[WHAT NEEDS TO BE DONE]
In the entries that follow, the lines from the one with "Wellington’s work here" through the one with "Updated October 29, 2025 at 11:50 AM" are the ones to write out, exactly and with both ends included. Nothing else should appear.

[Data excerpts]
---
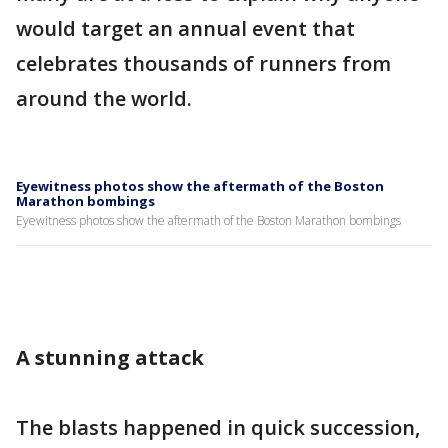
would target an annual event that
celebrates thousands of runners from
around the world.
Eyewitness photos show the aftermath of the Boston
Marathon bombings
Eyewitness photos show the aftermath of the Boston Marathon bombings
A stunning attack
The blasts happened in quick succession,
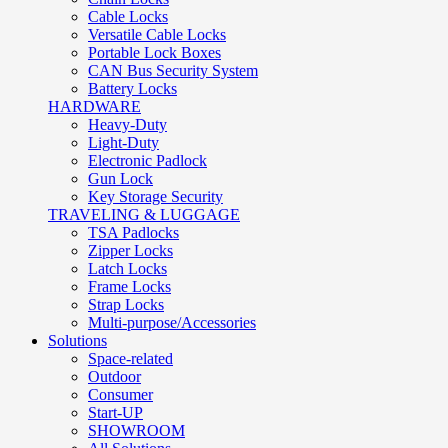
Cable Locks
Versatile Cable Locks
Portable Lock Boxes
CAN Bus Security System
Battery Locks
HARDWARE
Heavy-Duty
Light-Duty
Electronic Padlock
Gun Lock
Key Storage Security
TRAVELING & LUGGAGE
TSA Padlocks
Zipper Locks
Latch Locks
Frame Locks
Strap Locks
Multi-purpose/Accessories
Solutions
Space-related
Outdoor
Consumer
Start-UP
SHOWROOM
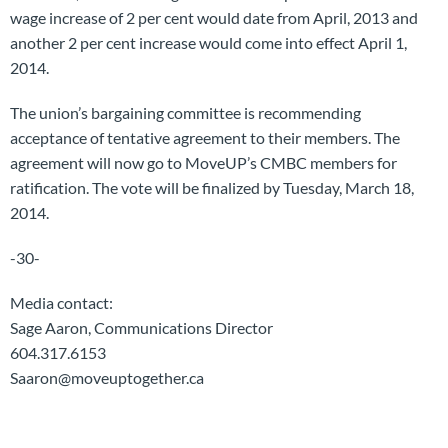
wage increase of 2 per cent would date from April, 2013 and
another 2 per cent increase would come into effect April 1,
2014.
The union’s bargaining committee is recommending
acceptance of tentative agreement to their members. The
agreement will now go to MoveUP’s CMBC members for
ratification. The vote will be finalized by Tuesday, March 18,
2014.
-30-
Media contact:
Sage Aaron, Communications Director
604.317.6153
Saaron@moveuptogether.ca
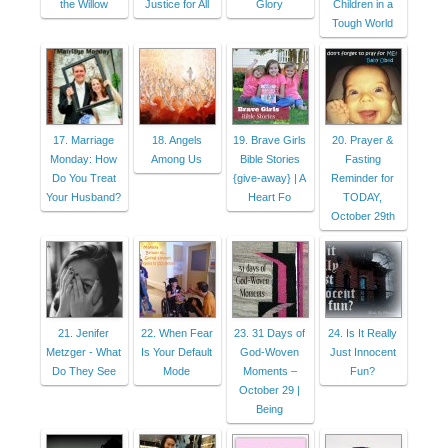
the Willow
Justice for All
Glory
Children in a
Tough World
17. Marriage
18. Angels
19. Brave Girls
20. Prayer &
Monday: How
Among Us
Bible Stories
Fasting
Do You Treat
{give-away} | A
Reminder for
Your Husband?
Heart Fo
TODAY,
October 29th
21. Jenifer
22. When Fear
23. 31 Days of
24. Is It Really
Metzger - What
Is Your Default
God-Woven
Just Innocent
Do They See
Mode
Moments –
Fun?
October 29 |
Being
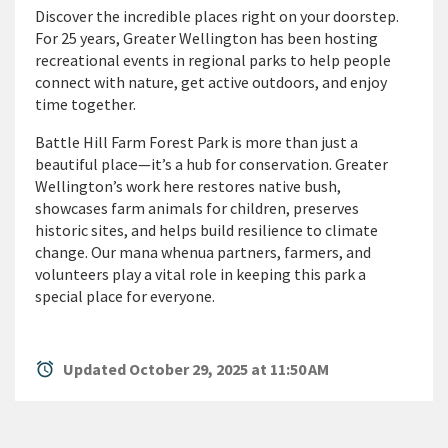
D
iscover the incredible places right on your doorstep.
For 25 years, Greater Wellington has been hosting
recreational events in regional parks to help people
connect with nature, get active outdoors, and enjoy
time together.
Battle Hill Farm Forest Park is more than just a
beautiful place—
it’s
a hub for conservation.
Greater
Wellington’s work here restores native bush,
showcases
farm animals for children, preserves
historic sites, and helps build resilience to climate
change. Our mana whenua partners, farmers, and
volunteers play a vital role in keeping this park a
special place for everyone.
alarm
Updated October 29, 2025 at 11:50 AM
---
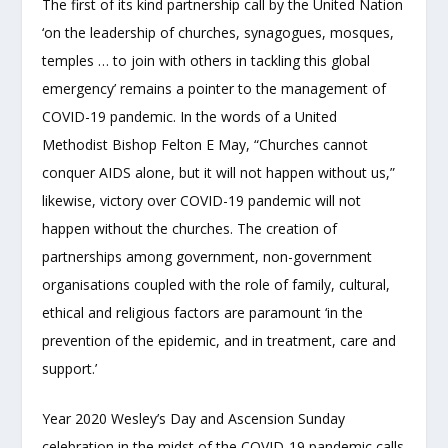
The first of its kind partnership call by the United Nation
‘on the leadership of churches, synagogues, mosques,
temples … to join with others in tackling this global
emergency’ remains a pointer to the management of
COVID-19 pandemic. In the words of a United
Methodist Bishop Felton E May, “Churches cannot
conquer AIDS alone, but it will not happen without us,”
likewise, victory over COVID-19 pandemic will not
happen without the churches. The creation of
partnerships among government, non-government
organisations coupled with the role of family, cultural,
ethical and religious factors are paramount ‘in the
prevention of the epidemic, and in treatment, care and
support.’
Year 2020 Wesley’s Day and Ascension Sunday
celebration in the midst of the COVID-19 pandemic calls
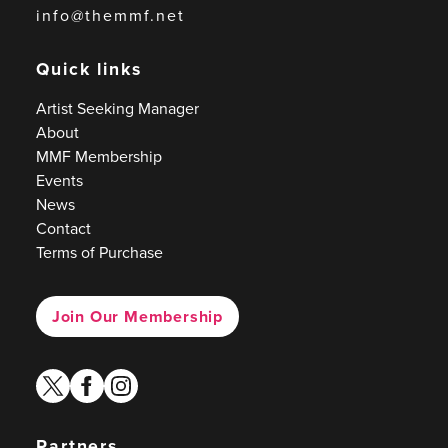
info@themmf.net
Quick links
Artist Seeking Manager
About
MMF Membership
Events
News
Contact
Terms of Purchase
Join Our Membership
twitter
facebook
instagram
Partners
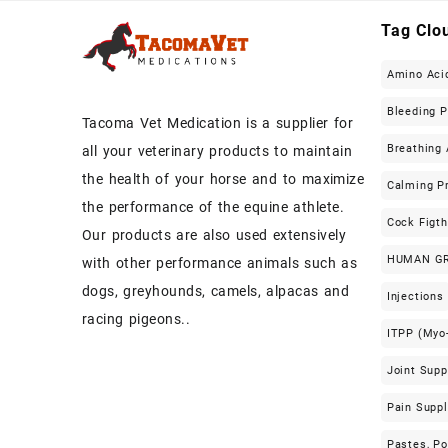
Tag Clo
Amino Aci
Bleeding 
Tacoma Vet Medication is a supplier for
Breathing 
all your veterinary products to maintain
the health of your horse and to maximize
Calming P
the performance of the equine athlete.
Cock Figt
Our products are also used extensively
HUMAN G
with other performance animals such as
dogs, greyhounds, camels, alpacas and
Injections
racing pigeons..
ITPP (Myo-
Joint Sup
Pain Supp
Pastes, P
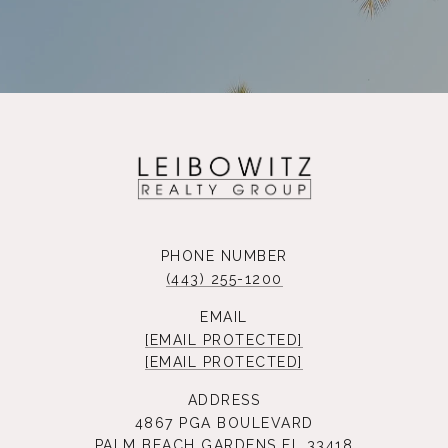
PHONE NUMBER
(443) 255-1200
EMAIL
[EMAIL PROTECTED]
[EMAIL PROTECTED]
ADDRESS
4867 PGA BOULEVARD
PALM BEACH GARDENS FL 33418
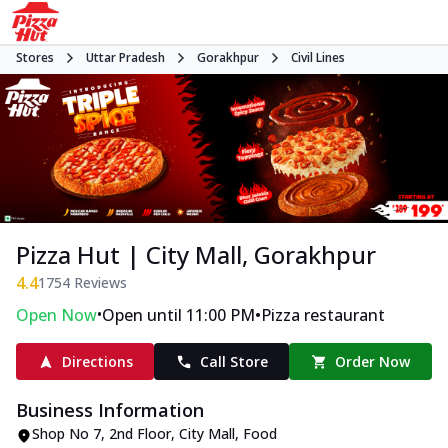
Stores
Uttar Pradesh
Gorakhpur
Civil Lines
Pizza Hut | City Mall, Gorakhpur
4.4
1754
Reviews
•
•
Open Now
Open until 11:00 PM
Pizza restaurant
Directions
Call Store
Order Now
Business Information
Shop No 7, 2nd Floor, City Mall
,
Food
---
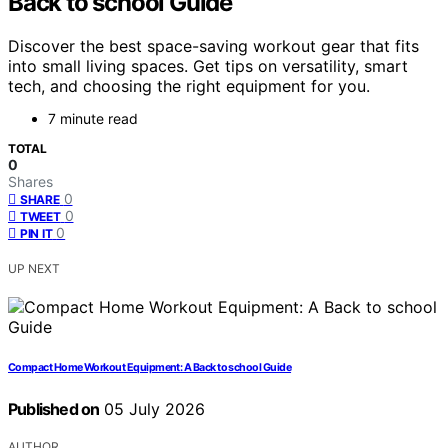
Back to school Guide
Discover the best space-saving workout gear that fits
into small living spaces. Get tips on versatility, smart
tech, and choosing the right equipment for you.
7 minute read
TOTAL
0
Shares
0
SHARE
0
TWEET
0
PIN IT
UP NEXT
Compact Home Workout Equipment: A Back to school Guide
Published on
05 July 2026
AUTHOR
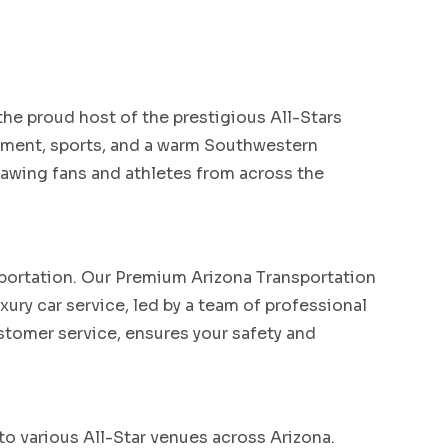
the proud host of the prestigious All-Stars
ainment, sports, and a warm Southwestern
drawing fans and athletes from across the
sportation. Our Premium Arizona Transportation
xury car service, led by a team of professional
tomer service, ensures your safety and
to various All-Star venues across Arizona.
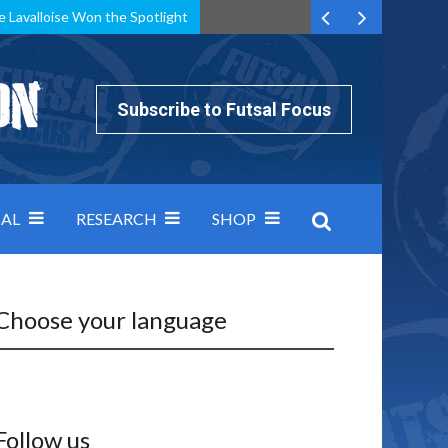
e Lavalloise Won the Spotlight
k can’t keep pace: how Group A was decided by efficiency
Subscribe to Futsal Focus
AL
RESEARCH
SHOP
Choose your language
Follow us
---
[YOUR RESPONSE]
Wellington’s work here restores native bush,
showcases
farm animals for children, preserves
historic sites, and helps build resilience to climate
change. Our mana whenua partners, farmers, and
volunteers play a vital role in keeping this park a
special place for everyone.
alarm
Updated October 29, 2025 at 11:50 AM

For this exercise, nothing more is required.